Countering anti-abortion protests were scheduled at hundreds of Planned Parenthood clinics across the United States Feb. 11, with an estimated 300 demonstrators gathered outside the Thompson Center downtown for a rally in support of reproductive rights. About 10 DePaul students joined the rally, organized by the Chicago Campaign to Expose Crisis Pregnancy Centers, Shout your Abortion 773, the Illinois Choice Action Team and the International Socialist Organization (ISO). The protests and counter-protests occurred over the weekend at a time of increased scrutiny over federal funding to Planned Parenthood and promises made by President Trump to defund the
family planning organization — a pledge met by outrage from Democrats and praise from Republicans on Capitol Hill.
The rally began at 5 p.m. and many in attendance spoke on a microphone, condemning pro-life protesters and calling for an increased priority by lawmakers to protect reproductive rights for cisgender and transgender persons alike. It was an inclusive environment with demonstrators chanting, “Queer, straight, black, white, all unite for women’s rights.”
Rachel Cohen, one of the rally’s organizers, said pro-choice activists must change their methods to best counter the “attack” on women’s reproductive rights under the Trump administration.

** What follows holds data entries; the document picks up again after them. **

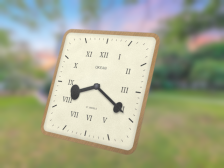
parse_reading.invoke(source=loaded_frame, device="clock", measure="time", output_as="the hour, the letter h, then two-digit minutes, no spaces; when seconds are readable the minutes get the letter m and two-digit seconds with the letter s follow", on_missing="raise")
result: 8h20
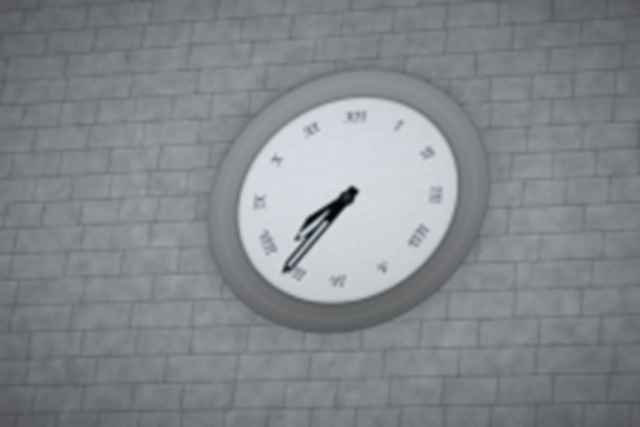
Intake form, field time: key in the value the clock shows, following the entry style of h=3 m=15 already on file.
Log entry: h=7 m=36
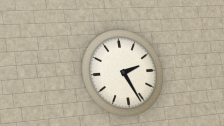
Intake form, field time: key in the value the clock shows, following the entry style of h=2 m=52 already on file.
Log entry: h=2 m=26
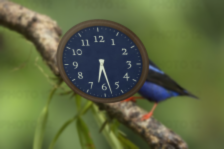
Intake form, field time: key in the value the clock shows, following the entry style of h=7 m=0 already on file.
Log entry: h=6 m=28
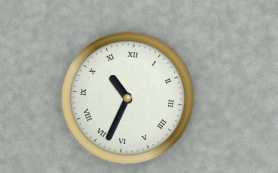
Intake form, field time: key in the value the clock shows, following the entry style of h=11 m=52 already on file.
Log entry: h=10 m=33
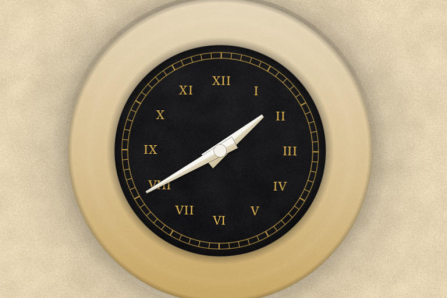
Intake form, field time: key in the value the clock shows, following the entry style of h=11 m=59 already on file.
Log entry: h=1 m=40
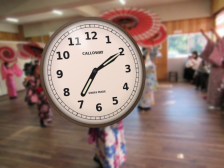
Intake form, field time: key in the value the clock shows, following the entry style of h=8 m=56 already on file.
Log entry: h=7 m=10
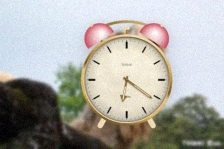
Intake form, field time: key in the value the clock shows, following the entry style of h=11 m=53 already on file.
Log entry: h=6 m=21
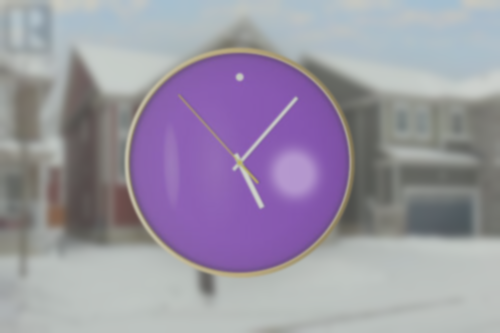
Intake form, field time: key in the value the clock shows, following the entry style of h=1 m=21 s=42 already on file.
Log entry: h=5 m=6 s=53
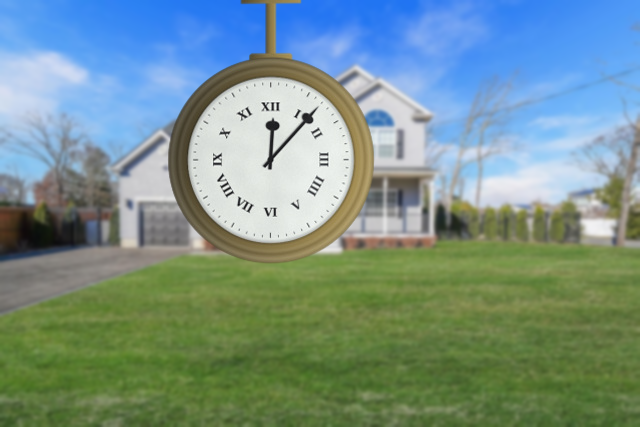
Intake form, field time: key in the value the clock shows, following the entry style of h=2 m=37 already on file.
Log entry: h=12 m=7
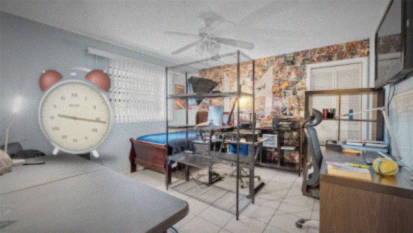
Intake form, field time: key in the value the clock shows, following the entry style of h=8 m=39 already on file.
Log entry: h=9 m=16
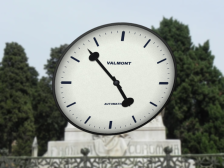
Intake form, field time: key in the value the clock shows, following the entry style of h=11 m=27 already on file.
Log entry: h=4 m=53
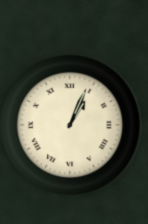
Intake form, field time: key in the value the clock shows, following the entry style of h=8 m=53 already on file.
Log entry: h=1 m=4
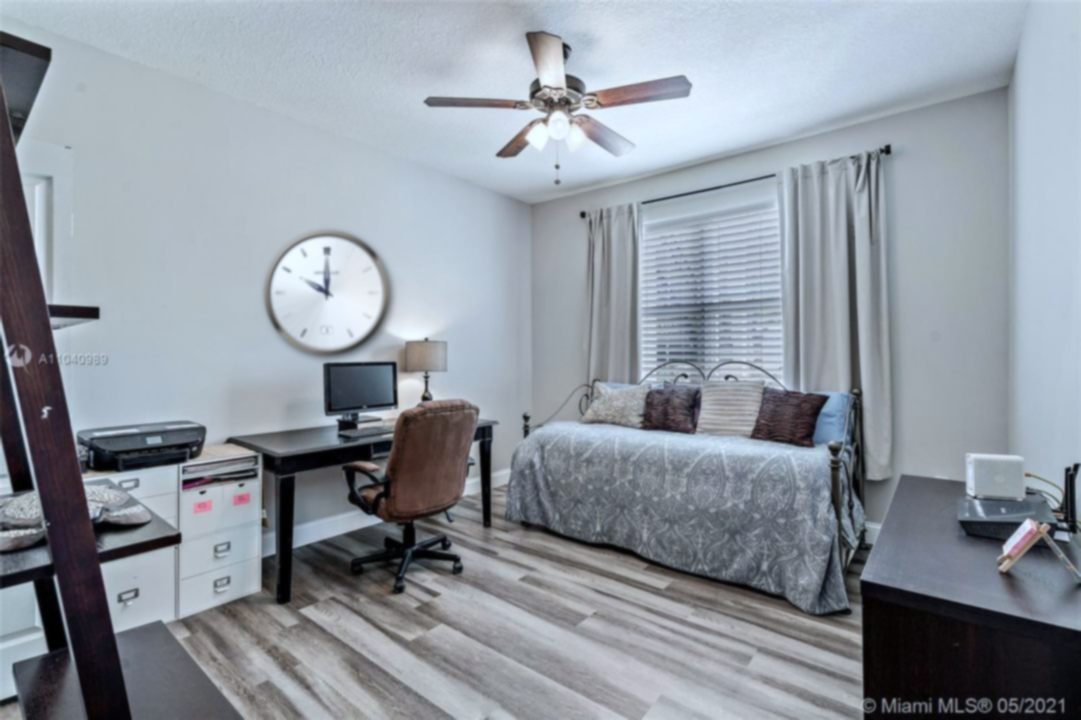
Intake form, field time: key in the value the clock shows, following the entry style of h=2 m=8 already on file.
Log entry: h=10 m=0
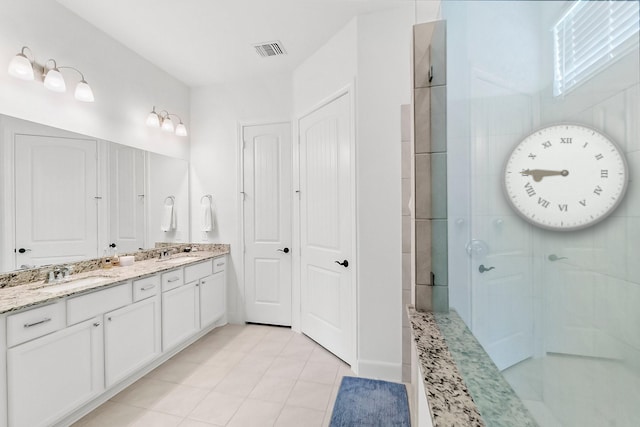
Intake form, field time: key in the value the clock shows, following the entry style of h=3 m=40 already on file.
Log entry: h=8 m=45
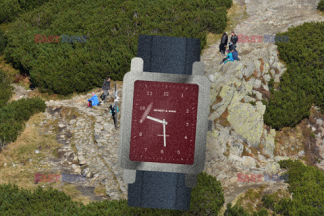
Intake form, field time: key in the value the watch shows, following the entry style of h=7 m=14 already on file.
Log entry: h=9 m=29
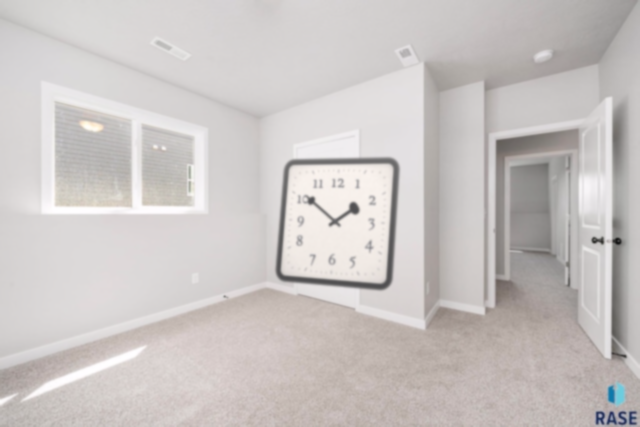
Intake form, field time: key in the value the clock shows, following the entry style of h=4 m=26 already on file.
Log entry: h=1 m=51
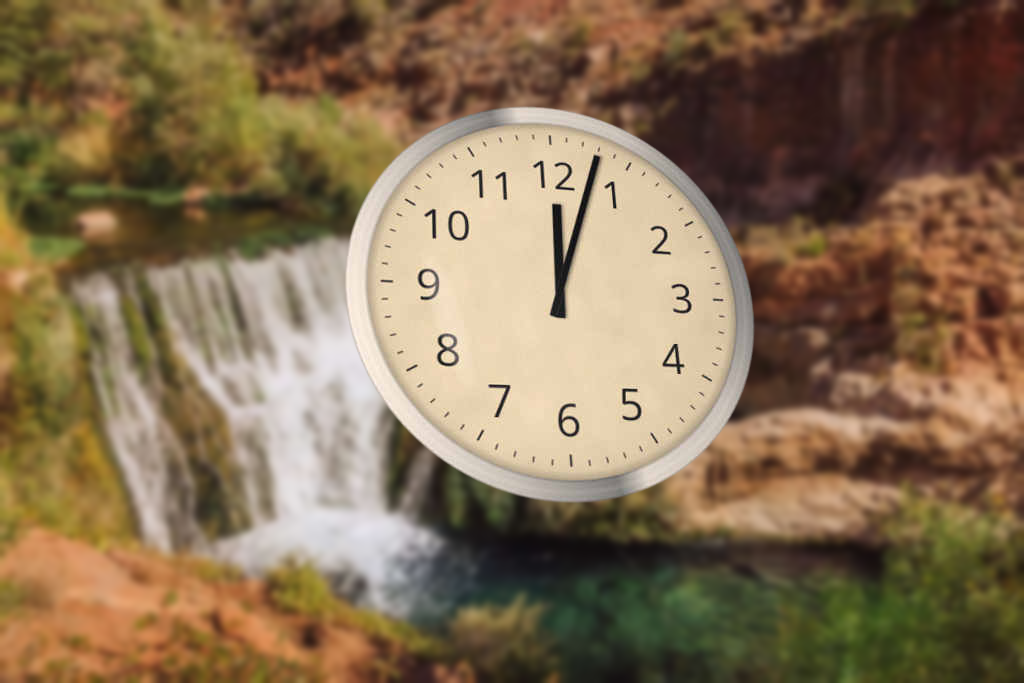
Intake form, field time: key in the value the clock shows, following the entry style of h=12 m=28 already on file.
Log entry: h=12 m=3
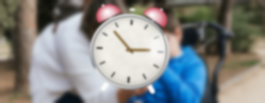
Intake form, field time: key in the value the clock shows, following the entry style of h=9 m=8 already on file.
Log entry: h=2 m=53
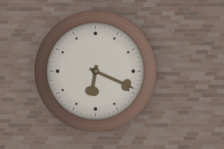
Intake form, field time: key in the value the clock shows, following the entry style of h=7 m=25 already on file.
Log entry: h=6 m=19
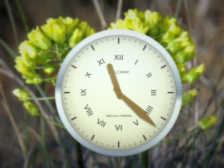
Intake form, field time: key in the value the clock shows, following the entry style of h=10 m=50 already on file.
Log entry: h=11 m=22
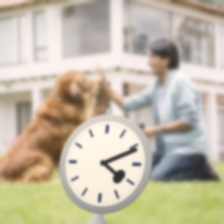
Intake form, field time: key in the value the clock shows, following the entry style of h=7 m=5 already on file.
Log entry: h=4 m=11
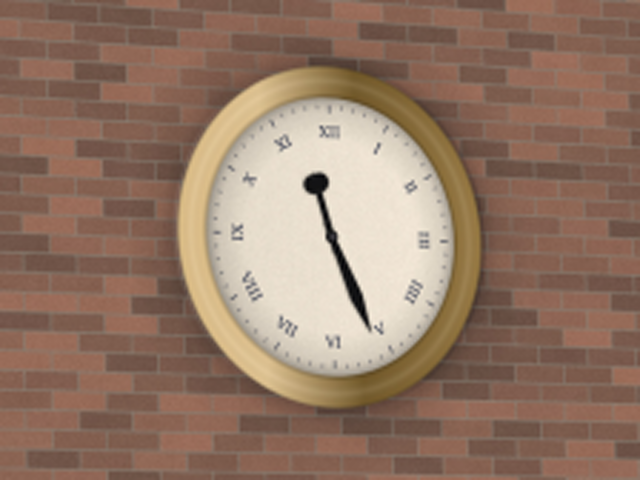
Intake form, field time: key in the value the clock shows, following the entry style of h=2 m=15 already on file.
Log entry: h=11 m=26
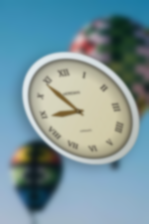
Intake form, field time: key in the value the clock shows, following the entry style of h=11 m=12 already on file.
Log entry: h=8 m=54
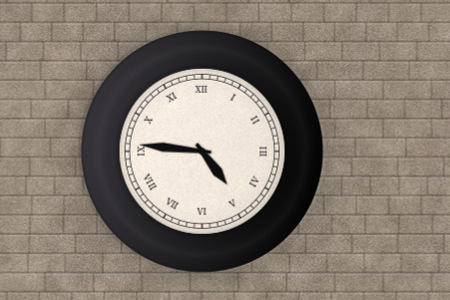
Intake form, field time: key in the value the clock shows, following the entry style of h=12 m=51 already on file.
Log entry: h=4 m=46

“I think it’s really important that we rebuild a bottom up movement where people feel confident to unapologetically defend abortion rights (. . .) and reproductive justice in general,” Cohen said. “I think for way too long we haven’t been in the streets so we’ve been hoping we could just protect service providers. In the meantime, the right wing has redefined this as an issue not of women’s rights but of fetal rights.”
DePaul senior Felipe Bascunan was among the demonstrators outside the Thompson Center. He too saw a need for change in the defense of reproductive rights.
“Reproductive justice is bigger than just this because our demand isn’t going to be ‘make abortion legal,’” Bascunan said. “Abortion is legal, but who is it legal for? (Abortion is legal for) people who can afford it and (for) people who live in a major city. We want free abortion on demand for everybody. The Democrats and Planned Parenthood have given up on making this demand. (Hillary) Clinton had this stance to make abortion ‘safe, legal and rare.’ You see this in Planned Parenthood (broadcasting) that abortions are only three percent of what (they) do. And what we want to say is we’re not trying to minimize (abortion). We’re trying to make this a basic human right.”
The effort to defund Planned Parenthood has been covered heavily by the media, but Bascunan said pro-choice demonstrations are vital in combating abortion protests that have continued since the procedure was legalized in the 1970s.
“No matter what position (Trump) personally takes on this, he has emboldened a far right which has made attacking reproductive rights one of its central planks since Roe v. Wade,” Bascunan said. “It’s important to understand that this has been an ongoing attack that has been massively lost in the past couple decades (in regards to) the people who have actually stood up to these people. Anti-abortion protesters are allowed to protest against clinics across the country unopposed because there isn’t a mass (pro-choice) movement anymore.”
Bascunan said this approach by Democrats and Planned Parenthood only helps the pro-life movement.
It’s insane to me that they’re seeding this ground to the right,” he said. “They’re basically admitting they’ve lost the moral argument. So they’re saying that (abortion) is somehow wrong but they want it anyway. We need to make the argument again that abortion is a basic human right for everybody.”
DePaul junior Taylor Edwards is a member of ISO and helped arrange the group of students that joined the Thompson Center rally. She said the rally outside the Thompson Center and similar rallies across the country are important as they send a message to the White House that progressives opposing Trump’s policies will continue to protest for the rest of his presidency.
“For this specific action, I think Donald Trump has been specifically targeting identities in certain ways (such as) the Muslim ban and defunding health care for women,” Edwards said. “We need to show that the Women’s March wasn’t a fluke. It wasn’t a random event. We need to show that that was the start to a new political commitment to opposing Donald Trump and his attack on marginalized identities.”